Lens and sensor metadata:
******************************
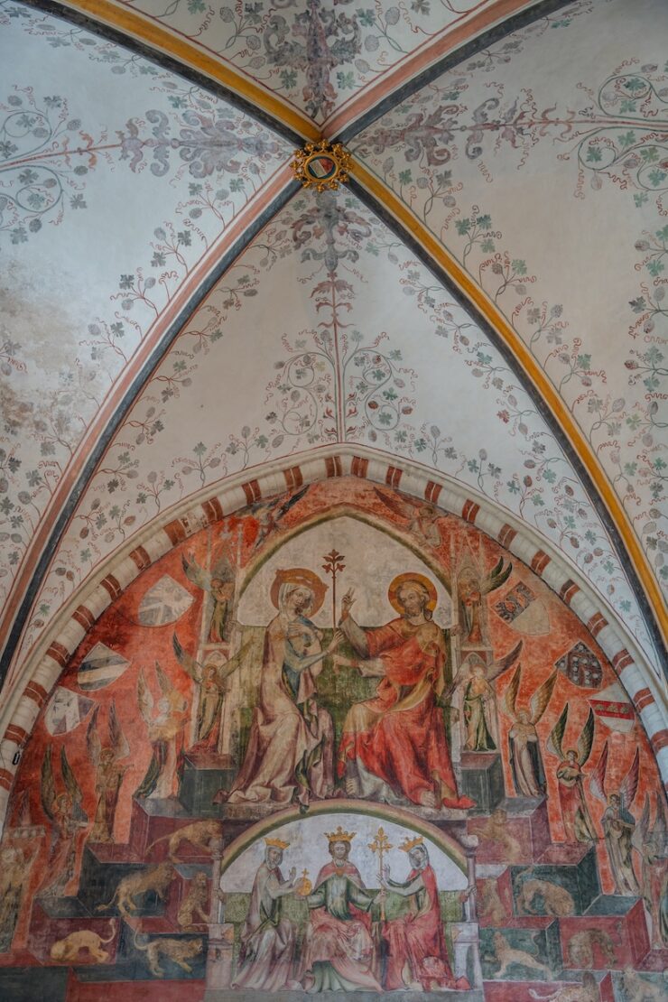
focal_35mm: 36
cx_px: 334
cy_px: 501
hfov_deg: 36.6
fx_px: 1010
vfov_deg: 52.8
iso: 250
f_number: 2.8
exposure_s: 1/40
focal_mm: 36.3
******************************
Excluding all pictures, reproduce the records exactly as they appear above.

focal_35mm: 36
cx_px: 334
cy_px: 501
hfov_deg: 36.6
fx_px: 1010
vfov_deg: 52.8
iso: 250
f_number: 2.8
exposure_s: 1/40
focal_mm: 36.3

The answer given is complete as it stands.